Fragmento seleccionado:
Sabemos que en este confinamiento la cocina ha sido un refugio para millones de personas en todo el mundo. Incluso quienes jamás habían preparado siquiera un arroz, de pronto encontraron en la cocina un espacio de aprendizaje y creatividad antes impensable.

Pero, ¿qué hemos comido durante el encierro? ¿Qué sabores se nos antojan más y por qué?

Partimos del hecho de que el sentido del gusto detecta claramente cinco sabores básicos: salado, dulce, amargo, ácido y umami.

Sin embargo, los sabores también se dividen en categorías o familias. ¿Se han fijado en las etiquetas de los vinos? Por ejemplo, cuando una bebida es descrita como “floral”, “herbácea” o “cítrica”, podemos imaginarnos sin problema a qué sabrá. Probablemente un vino blanco catalogado como “cítrico” además de tener notas de naranja, limón o guayaba, podría contener toques de jengibre o cardamomo, porque pertenecen a la misma familia gustativa.

Instrucciones de la tarea: Prosiga el texto sobre los sabores y la cocina durante el confinamiento a partir de su última oración.

Información registrada:
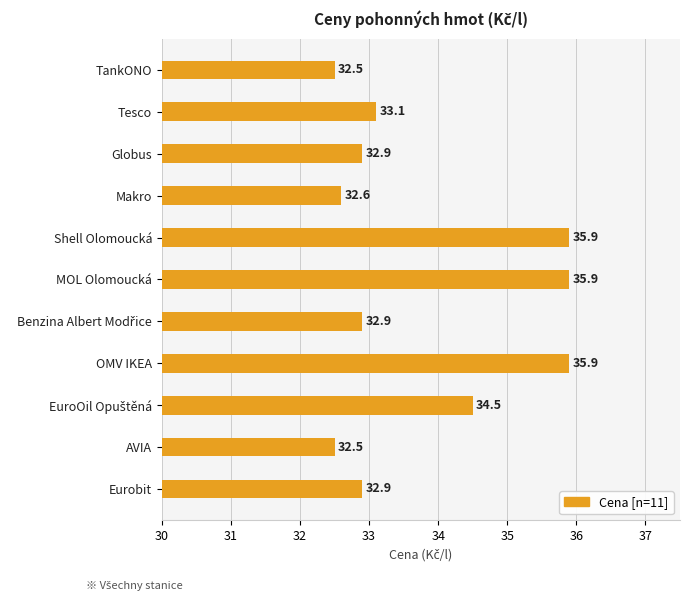

Which has a higher value, AVIA or OMV IKEA?

OMV IKEA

Respuesta esperada:
Muchas personas se describen más “saladas” que “dulces”, o la inversa; es un hecho que todos tendemos a inclinarnos más por algún rango gustativo.

En México contamos además con el gusto por lo picante ‒desde tiempos prehispánicos‒, como consecuencia de lo que nos ha brindado nuestra propia naturaleza.

Así que, si bien el gusto se reduce a cinco categorías y se detecta en diferentes partes de la lengua, los sabores son subjetivos y se detectan a través del olfato. No en balde en las catas de vino el primer paso consiste en “oler” la bebida.

En la experiencia de comer, gusto y sabor van de la mano, y es por eso que ciertos platillos nos remiten a la infancia o nos recuerdan cierta época de nuestras vidas.

La elección de lo que comemos es un acto subjetivo, aunque también tiene que ver ‒objetivamente‒ con el lugar en que vivimos, e incluso se relaciona con nuestro estado de ánimo.

Ahora que cumplimos 100 días en casa, me pregunto cuáles habrán sido los sabores preferidos por el común de la gente. Anímicamente todos hemos transitado el confinamiento con una mezcla de alegría, enojo, tristeza, miedo y preocupación. Unos menos y otros más.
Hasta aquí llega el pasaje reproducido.